When applied to older subjects, however, the REE predicted by equation 7 was higher than the measured REE by ~ 11% (P < 0.001) (7). Our previous study found that older subjects have a smaller fraction of FFM as BCM (14). As multiple regression analysis revealed, the BCM/FFM value was lower with greater age (β = − 0.24, P = 0.005) (17). We added a new variable (the fraction of FFM as BCM) to equation 7 (22). A modified theoretical REE model was thus developed as

$$\text{REE}=[(\text{BCM}/\text{FFM})/0.58]\times {\displaystyle \sum (k_{\mathrm{i}}\times {\mathrm{M}}_{\mathrm{i}})}$$ (8)

where 0.58 is BCM/FFM value in Reference Man, and the corresponding BCM/FFM is 0.56 in Reference Women (17). Equation 8 was then applied to predict REE in adult men and women aged 23–88 yr (22). We found that REE predicted by Eq. 8 was correlated with measured REE (r = 0.92, P < 0.001), and the mean difference between measured REE and predicted REE for the whole group was not significant.
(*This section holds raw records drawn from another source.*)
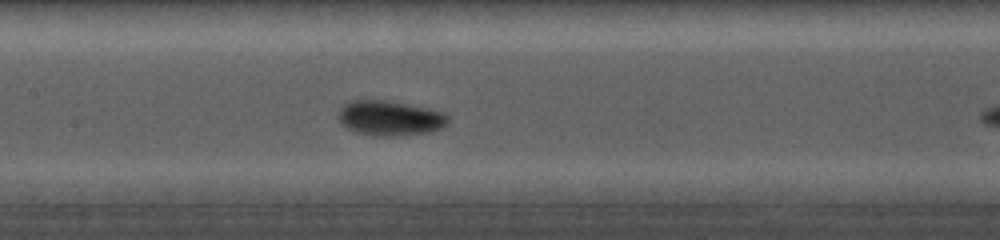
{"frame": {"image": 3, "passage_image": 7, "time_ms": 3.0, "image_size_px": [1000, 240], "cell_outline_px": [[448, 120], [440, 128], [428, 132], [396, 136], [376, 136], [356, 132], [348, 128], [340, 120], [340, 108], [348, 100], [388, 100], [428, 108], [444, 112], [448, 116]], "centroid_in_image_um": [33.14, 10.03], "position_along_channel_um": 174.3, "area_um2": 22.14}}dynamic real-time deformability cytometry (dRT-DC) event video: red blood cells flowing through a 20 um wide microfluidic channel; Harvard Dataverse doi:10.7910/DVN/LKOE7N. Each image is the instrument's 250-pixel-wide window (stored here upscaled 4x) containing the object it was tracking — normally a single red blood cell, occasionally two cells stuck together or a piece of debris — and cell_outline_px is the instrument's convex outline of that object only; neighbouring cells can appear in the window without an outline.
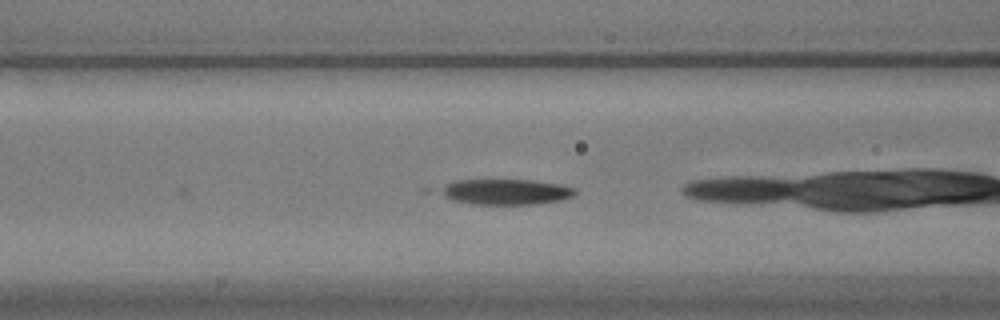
{"species": "common noctule bat (a hibernating species)", "species_latin": "Nyctalus noctula", "temperature_condition": "warm", "stored_images_in_passage": 34, "camera_frame_rate_fps": 3000, "um_per_image_px": 0.085, "animal": {"sex": "male", "body_mass_g": 17.9}, "frame": {"image": 1, "passage_image": 16, "time_ms": 5.0, "image_size_px": [1000, 320], "cell_outline_px": [[576, 192], [572, 196], [560, 200], [532, 204], [472, 204], [452, 200], [436, 192], [440, 188], [456, 180], [532, 180], [560, 184], [576, 188]], "centroid_in_image_um": [42.96, 16.3], "position_along_channel_um": 123.6, "area_um2": 20.0}}
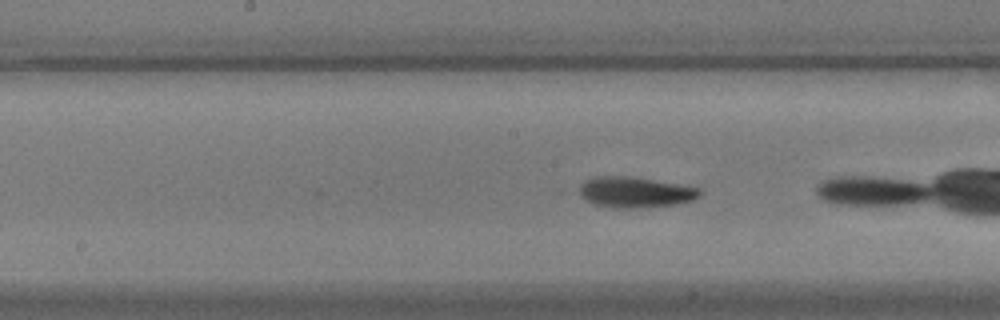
{"frame": {"image": 2, "passage_image": 22, "time_ms": 7.0, "image_size_px": [1000, 320], "cell_outline_px": [[700, 196], [692, 200], [676, 204], [636, 208], [612, 208], [596, 204], [572, 192], [584, 180], [596, 176], [628, 176], [700, 188]], "centroid_in_image_um": [53.88, 16.34], "position_along_channel_um": 194.3, "area_um2": 21.62}}
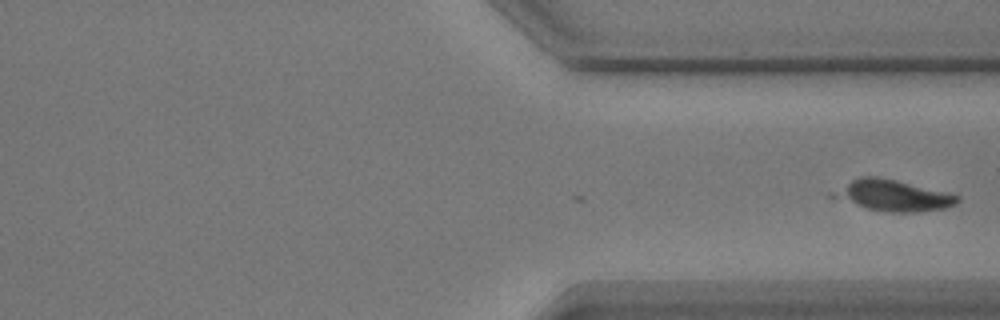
{"frame": {"image": 3, "passage_image": 34, "time_ms": 11.0, "image_size_px": [1000, 320], "cell_outline_px": [[960, 200], [956, 204], [944, 208], [912, 212], [892, 212], [868, 208], [828, 196], [828, 192], [860, 176], [876, 176], [896, 180], [948, 192], [960, 196]], "centroid_in_image_um": [75.87, 16.6], "position_along_channel_um": 335.5, "area_um2": 22.37}}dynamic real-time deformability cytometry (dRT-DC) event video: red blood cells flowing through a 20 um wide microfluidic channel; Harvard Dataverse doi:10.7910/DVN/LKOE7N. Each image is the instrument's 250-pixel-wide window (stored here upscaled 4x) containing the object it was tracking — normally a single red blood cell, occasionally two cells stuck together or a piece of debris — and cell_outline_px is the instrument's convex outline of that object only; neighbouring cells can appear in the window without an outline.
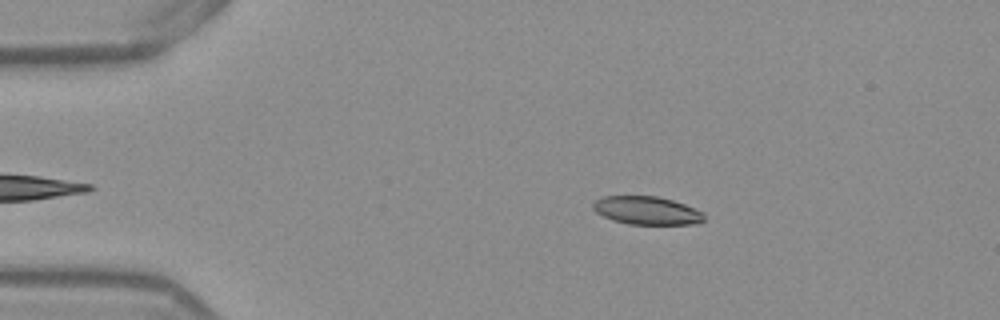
{"species": "Egyptian fruit bat (a non-hibernating species)", "species_latin": "Rousettus aegyptiacus", "temperature_condition": "warm", "stored_images_in_passage": 41, "camera_frame_rate_fps": 3000, "um_per_image_px": 0.085, "frame": {"image": 1, "passage_image": 6, "time_ms": 1.667, "image_size_px": [1000, 320], "cell_outline_px": [[704, 220], [696, 224], [628, 224], [612, 220], [596, 212], [592, 208], [592, 204], [596, 200], [604, 196], [656, 196], [672, 200], [684, 204], [704, 212]], "centroid_in_image_um": [54.98, 17.89], "position_along_channel_um": 30.0, "area_um2": 18.21}}
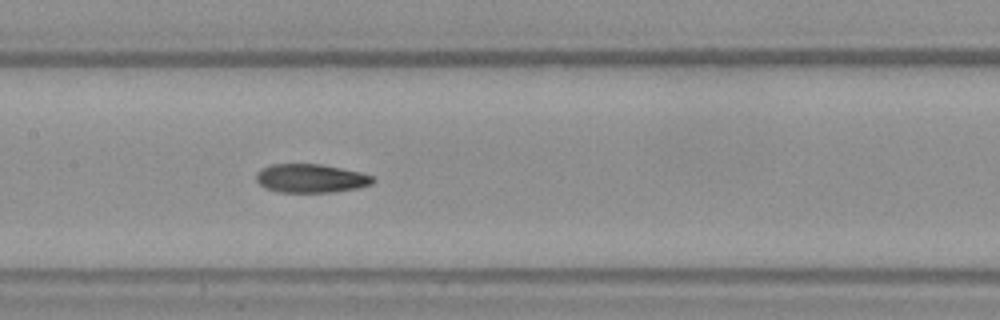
{"frame": {"image": 2, "passage_image": 22, "time_ms": 7.0, "image_size_px": [1000, 320], "cell_outline_px": [[376, 180], [372, 184], [356, 188], [332, 192], [276, 192], [264, 188], [256, 180], [256, 172], [260, 168], [272, 164], [320, 164], [360, 172], [372, 176]], "centroid_in_image_um": [26.38, 15.16], "position_along_channel_um": 181.0, "area_um2": 19.54}}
This study shows that the REE prediction model performed better when BCM/FFM is included.

If age is included as a variable in estimating REE along with the predictions of Eq. 8, the role of the BCM/FFM model remains highly significant (P < 0.001), indicating that its contribution to the estimation of REE is independent of its association with age.

In conclusion, the ratio of BCM to FFM is not a constant. According to our modeling analysis, the variation in BCM/FFM is primarily dependent on water distribution. The larger the E/I, the smaller the BCM/FFM and vice versa. The magnitude of BCM/FFM is one of the major determinants of whole body REE.